| Really? Or are you the one I should have refrained from feeding. But if you must know: First you need to collect a lot of content from the internet. From many different sites. With very different types of code structure. Broken html. More often than not behind some SPA JS code. Behind robots.txt files and bot protection efforts. So the first problem to solve would be building a crawler at scale. That is able to crawl anything your users might want to visit but don't know of yet. Then storage and retrieval. You need to store and update all this content your crawler collected. You need to enrich it with meta data and organize it for efficient retrieval. So that you can surface it to your users when they use your search engine. Indexing, structure, build g connections between content pieces. A lot of interesting things to think about. Then there is the front end. Make it easy to search, to refine. Surface relevant content for search queries. OH maybe I forgot, but you probably need to do a bit of engineering to make your system understand the users' search intent. This is relatively straightforward for a limited search and document space up to a few million entries in your DB. A few million documents should be doable with off the shelf parts. Bigger than that. I would applaud you if done with orders of magnitude lower than Google. Anyone would. |
There are some problems that aren't as big as they seem. Parts of an SPA can't be reliably linked to anyway even if you find interesting text there, so you can just leave them out of the index.
Likewise, there isn't as great of a need to keep a fresh index as it may seem. The odds of a document changing is proportional to how frequently it changes. This is a bit of a paradox, where even if you crawl really aggressively, the most frequently changing documents will still always be out of date. Most documents are relatively stable over time. You can actually use how often you see changes to a document or website to modulate how often you crawl it.

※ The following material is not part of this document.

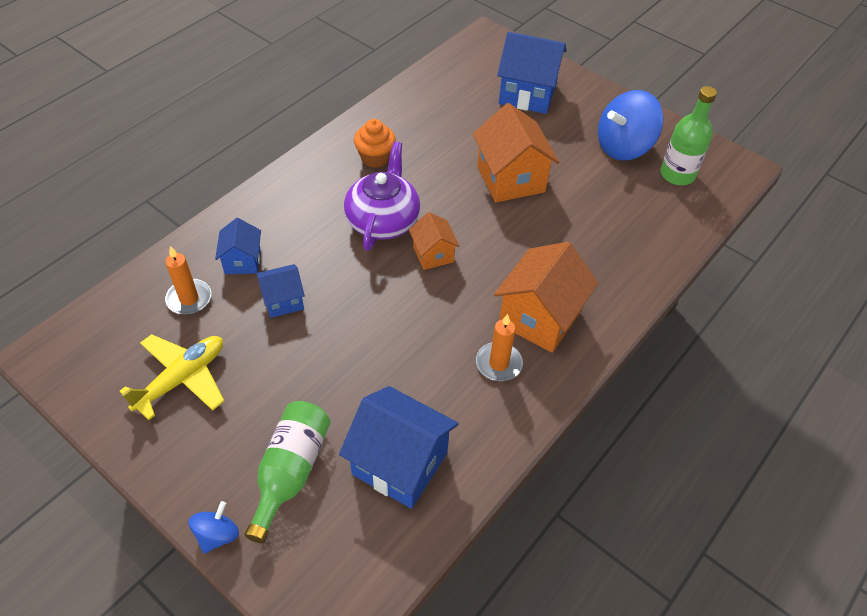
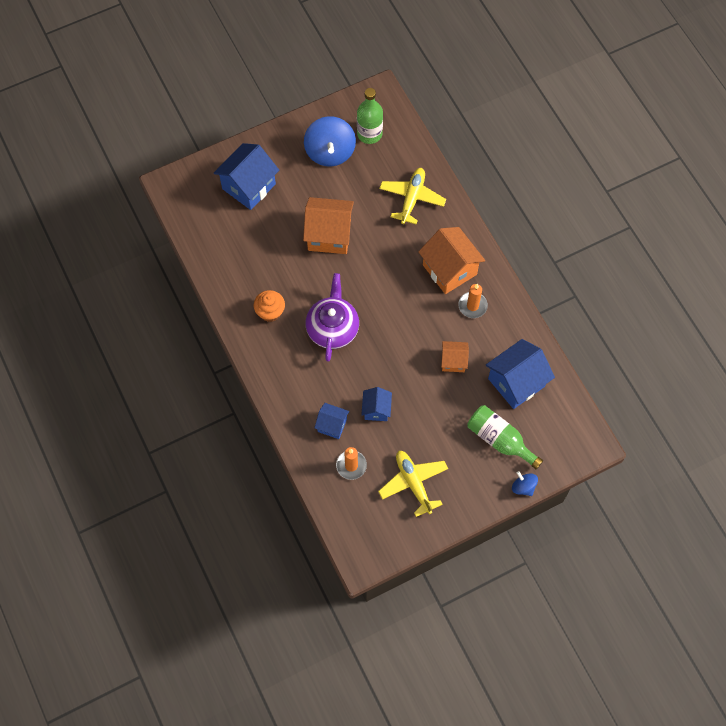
camera: 65 degrees left, 15 degrees up
purple teapot [344,141,420,251] -> purple teapot turned 60 degrees clockwise [306,273,359,362]
orange house [409,212,460,270] -> orange house moved to [441,341,469,372]
none -> yellow plane [379,168,446,224]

The bad HTML is quite manageable. You really just need to flatten the document to get at the visible text. Even with really broken formatting, that's manageable.
The storage demands are also not as bad as you might think (most documents are tiny, sub 10 Kb), there are ways to lessen the blow on top of that. Both text and indexes can compress extremely well. Since you're paying for disk access by the block, you might as well cram more stuff into a block.
Most of the crawling concerns, in general, can be gotten around by starting off with Common Crawl (even if I do my own crawling, which also is finnicky but manageable).
> This is relatively straightforward for a limited search and document space up to a few million entries in your DB. A few million documents should be doable with off the shelf parts.
Right, so shouldn't the question be how to find the documents that are even candidates for being search results? Most documents are not ever going to be relevant to any query ever. Get rid of that noise and your hardware goes a lot longer.
I'm running a search engine on consumer hardware out of my living room that can index 100 million documents. Go a bit higher budget than a consumer PC, and you've got 5 billion. That goes a long way.